Support from our Founders Circle members is crucial to so much of our work, including our ability to acquire conservation restrictions—one of the best tools available for protecting precious landscapes. Conservation restrictions allow landowners to preserve their property as protected open space, forever. Currently, The Trustees oversees more than 20,000 acres of land under conservation restriction. Read on for a Q&A with Trustees Conservation Restriction Stewardship Director Sally Naser to learn about conservation restrictions and how Founders Circle members can protect their land, receive tax benefits, and support our mission at the same time.
What is a CR?
A conservation restriction (CR) is a legal agreement between the owner of a property and a nonprofit organization, which restricts the use of an area of land without affecting the ownership. Conservation restrictions are designed to maintain a parcel of land in its “natural, scenic, and open condition.”
The purpose of a CR is to limit development. It can restrict the amount and type of buildings on a property and allow a landowner to continue certain activities such as recreational use, sustainable forestry, and farming. Because individual landowners have different needs and goals for the conservation of their property, each recorded CR contains unique terms which reflect a balance between protecting the land and its resources and the personal objectives of the landowner granting the CR.
How many CRs do we have?
Currently, The Trustees hold about 330 CRs across the state, protecting over 20,500 acres. The Trustees is the largest private holder of CRs in Massachusetts.
Last year we celebrated 50 years of holding CRs as we accepted our first one in 1972 on land in Sherborn abutting the Charles River and Rocky Narrows—which itself was The Trustees’ first reservation, acquired in 1897. After the state authorized CRs in 1969, The Trustees and the Mass Audubon Society recorded their first CRs on the very same day.
How long have you been on the Trustees CR team and what do you do in your role?

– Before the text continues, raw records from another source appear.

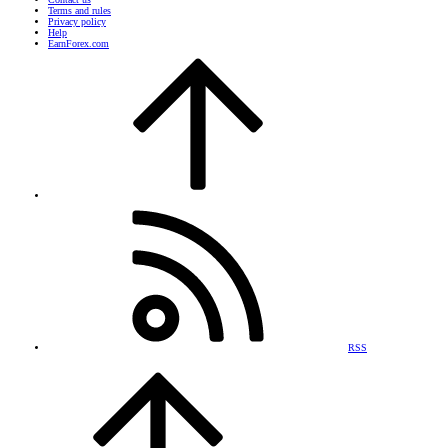
Terms and rules
Privacy policy
Help
EarnForex.com
RSS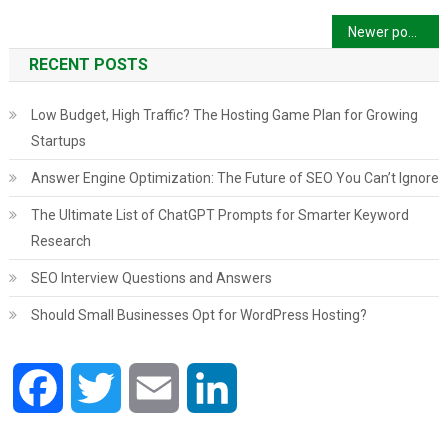
Posts
Newer posts
navigation
RECENT POSTS
Low Budget, High Traffic? The Hosting Game Plan for Growing
Startups
Answer Engine Optimization: The Future of SEO You Can’t Ignore
The Ultimate List of ChatGPT Prompts for Smarter Keyword
Research
SEO Interview Questions and Answers
Should Small Businesses Opt for WordPress Hosting?
Facebook
Twitter
Email
LinkedIn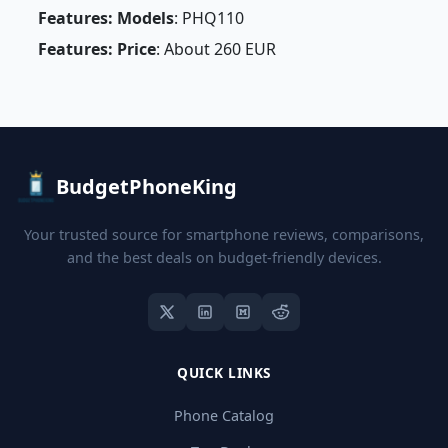
Features: Models
: PHQ110
Features: Price
: About 260 EUR
BudgetPhoneKing
Your trusted source for smartphone reviews, comparisons,
and the best deals on budget-friendly devices.
QUICK LINKS
Phone Catalog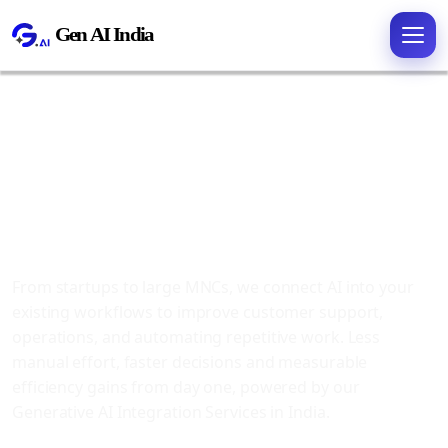
Generative AI
Integration
Services
From startups to large MNCs, we connect AI into your
existing workflows to improve customer support,
operations, and automating repetitive work. Less
manual effort, faster decisions and measurable
efficiency gains from day one, powered by our
Generative AI Integration Services in India.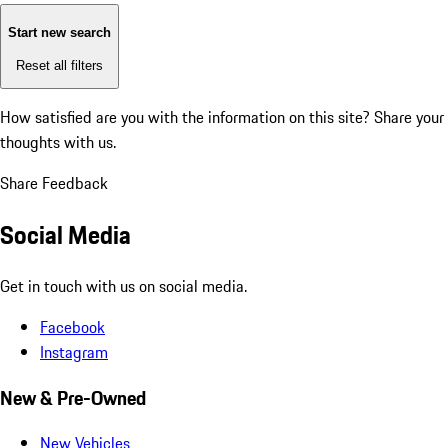
Start new search
Reset all filters
How satisfied are you with the information on this site?
Share your
thoughts with us.
Share Feedback
Social Media
Get in touch with us on social media.
Facebook
Instagram
New & Pre-Owned
New Vehicles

I started at The Trustees in November 2010 as the CR monitoring specialist. Since then, I’ve been promoted to the CR program manager, and now the CR stewardship director overseeing the stewardship, monitoring, approval requests, ownership changes, and enforcement of our statewide CRs .
Every CR has to be monitored annually by The Trustees CR Stewardship team of three employees, with some help from other full-time and part-time staff. We do most of our monitoring visits in-person, but this year, we’ve started adding remote satellite imagery to our boots on the ground visits, as many of our CR properties are very large and may have areas that are inaccessible by foot.
A big part of what we do is relationship building. On our annual visits, we check if there have been any changes to the land or the ownership, but I always stress to landowners that our role is to be their conservation partner. Although we only visit once, we welcome conversations and updates from our CR landowners throughout the year. My staff also sends out a regular newsletter and we offer periodic workshops for landowners to learn more about topics such as invasive plant management and forest management.
What is the best part of your job?
The best part of my job is the cooperative relationships I have built with our CR landowners over the past 12.5 years. Positive working relationships with landowners make sure that their land conservation values are protected forever. Everything we do is aimed at ensuring that every CR’s conservation values are protected forever as well as honoring the original grantor’s donor intent.
Another thing I really enjoy is setting up wildlife cameras on many of our CRs, primarily in Western and Central Massachusetts. In 2012, the CR Program applied for and was awarded a small grant from the Norcross Wildlife Foundation to purchase cameras. Over the years I’ve captured candid footage of black bears, bobcats, beavers, otters, coyotes, foxes, and even the occasional moose. It’s so rewarding to share the trail cam captures with our landowners and see their excitement. A photo of a mother bear and her cubs or a video of a bobcat is such a tangible way to help connect someone with the land and help them truly understand why land conservation matters. Our wildlife camera program has also helped me build closer connections with many landowners since I’m visiting multiple times throughout the year to do camera checks.
What else should people know about CRs?
You can learn about how to place a CR on your land and the potential tax benefits you might receive while protecting it in perpetuity by visiting our website.
The true heroes here are not The Trustees, but rather the hundreds of CR landowners who have generously partnered with us over the past half century to ensure their land’s conservation values are protected forever.